While the higher price for everything Orion offers is correct, it also comes with
excellent documentation, and supposedly excellent support, from a company that has
been in business for twenty years, and has international offices. You can also load a
non-timeout edition with limited concurrency for free. I think the support,
documentation, size, and longevity of the company should be a concern for Orion (as
well as open source contenders like Jboss or openejb). I did talk with someone from
the company, and he said the product is ready to take on the big guns. It should be
interesting to see how everything settles in the next year or so.
-----Original Message-----
From: Ray Harrison [mailto:[EMAIL PROTECTED]]
Sent: Wednesday, February 14, 2001 12:19 PM
To: Orion-Interest
Subject: Re: How does this effect Orion?
It costs $2500/cpu for almost reaching the level of what Orion offers.
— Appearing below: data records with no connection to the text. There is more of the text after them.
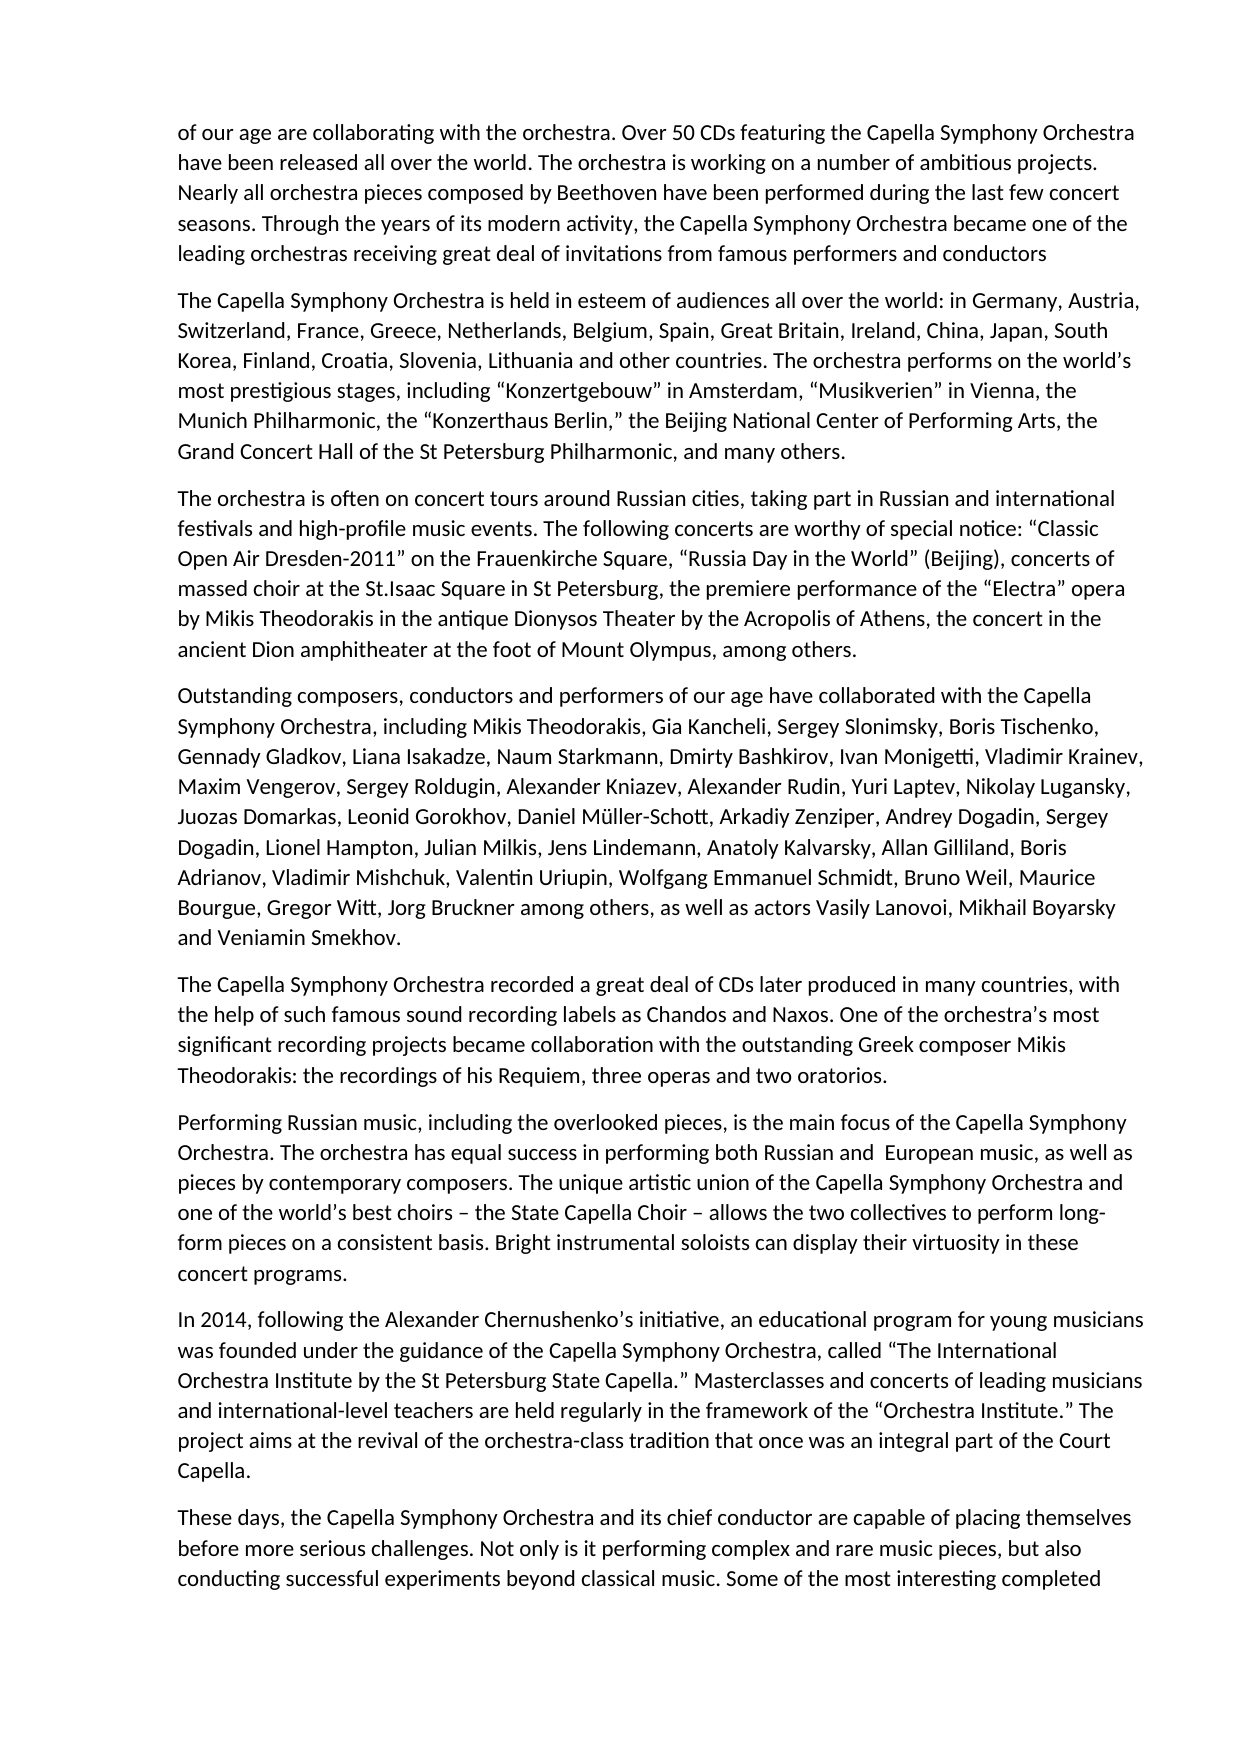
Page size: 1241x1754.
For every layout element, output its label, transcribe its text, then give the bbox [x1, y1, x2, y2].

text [177, 118, 1152, 267]
text In 2014, following the Alexander Chernushenko’s initiative, an educational program for young musicians was founded under the guidance of the Capella Symphony Orchestra, called “The International Orchestra Institute by the St Petersburg State Capella.” Masterclasses and concerts of leading musicians and international-level teachers are held regularly in the framework of the “Orchestra Institute.” The project aims at the revival of the orchestra-class tradition that once was an integral part of the Court Capella. [177, 1306, 1152, 1485]
text The Capella Symphony Orchestra recorded a great deal of CDs later produced in many countries, with the help of such famous sound recording labels as Chandos and Naxos. One of the orchestra’s most significant recording projects became collaboration with the outstanding Greek composer Mikis Theodorakis: the recordings of his Requiem, three operas and two oratorios. [177, 970, 1152, 1089]
text The orchestra is often on concert tours around Russian cities, taking part in Russian and international festivals and high-profile music events. The following concerts are worthy of special notice: “Classic Open Air Dresden-2011” on the Frauenkirche Square, “Russia Day in the World” (Beijing), concerts of massed choir at the St.Isaac Square in St Petersburg, the premiere performance of the “Electra” opera by Mikis Theodorakis in the antique Dionysos Theater by the Acropolis of Athens, the concert in the ancient Dion amphitheater at the foot of Mount Olympus, among others. [177, 484, 1152, 663]
text Performing Russian music, including the overlooked pieces, is the main focus of the Capella Symphony Orchestra. The orchestra has equal success in performing both Russian and European music, as well as pieces by contemporary composers. The unique artistic union of the Capella Symphony Orchestra and one of the world’s best choirs – the State Capella Choir – allows the two collectives to perform long-form pieces on a consistent basis. Bright instrumental soloists can display their virtuosity in these concert programs. [177, 1108, 1152, 1287]
text Outstanding composers, conductors and performers of our age have collaborated with the Capella Symphony Orchestra, including Mikis Theodorakis, Gia Kancheli, Sergey Slonimsky, Boris Tischenko, Gennady Gladkov, Liana Isakadze, Naum Starkmann, Dmirty Bashkirov, Ivan Monigetti, Vladimir Krainev, Maxim Vengerov, Sergey Roldugin, Alexander Kniazev, Alexander Rudin, Yuri Laptev, Nikolay Lugansky, Juozas Domarkas, Leonid Gorokhov, Daniel Müller-Schott, Arkadiy Zenziper, Andrey Dogadin, Sergey Dogadin, Lionel Hampton, Julian Milkis, Jens Lindemann, Anatoly Kalvarsky, Allan Gilliland, Boris Adrianov, Vladimir Mishchuk, Valentin Uriupin, Wolfgang Emmanuel Schmidt, Bruno Weil, Maurice Bourgue, Gregor Witt, Jorg Bruckner among others, as well as actors Vasily Lanovoi, Mikhail Boyarsky and Veniamin Smekhov. [177, 682, 1152, 951]
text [177, 1503, 1152, 1592]
text The Capella Symphony Orchestra is held in esteem of audiences all over the world: in Germany, Austria, Switzerland, France, Greece, Netherlands, Belgium, Spain, Great Britain, Ireland, China, Japan, South Korea, Finland, Croatia, Slovenia, Lithuania and other countries. The orchestra performs on the world’s most prestigious stages, including “Konzertgebouw” in Amsterdam, “Musikverien” in Vienna, the Munich Philharmonic, the “Konzerthaus Berlin,” the Beijing National Center of Performing Arts, the Grand Concert Hall of the St Petersburg Philharmonic, and many others. [177, 286, 1152, 465]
Development
version is
somewhat limited, though you could download the 30 day trial for your stress testing,
I suppose.
I'm certainly interested in what shakes out in the industry over the next year or so...
--- Kemp Randy-W18971 <[EMAIL PROTECTED]> wrote:
> I have read the announcement at www.theserverside.com about the ewave server for
>only $595 per
> CPU. The company marketing it has a good marketing and capital engine behind them,
>so I wonder
> how this will effect Orion? It is very interesting that there are over thirty
>vendors offering
> some flavor of J2EE technology, anywhere from the high priced servers like Weblogic
>to the open
> source servers like Jboss. Yet this industry is supposed to be around $2 billion
>now and
> projected to be $12 billion in two years. This means there is a market for all the
>"good"
> products, and the consumer and developer will become the clear winners.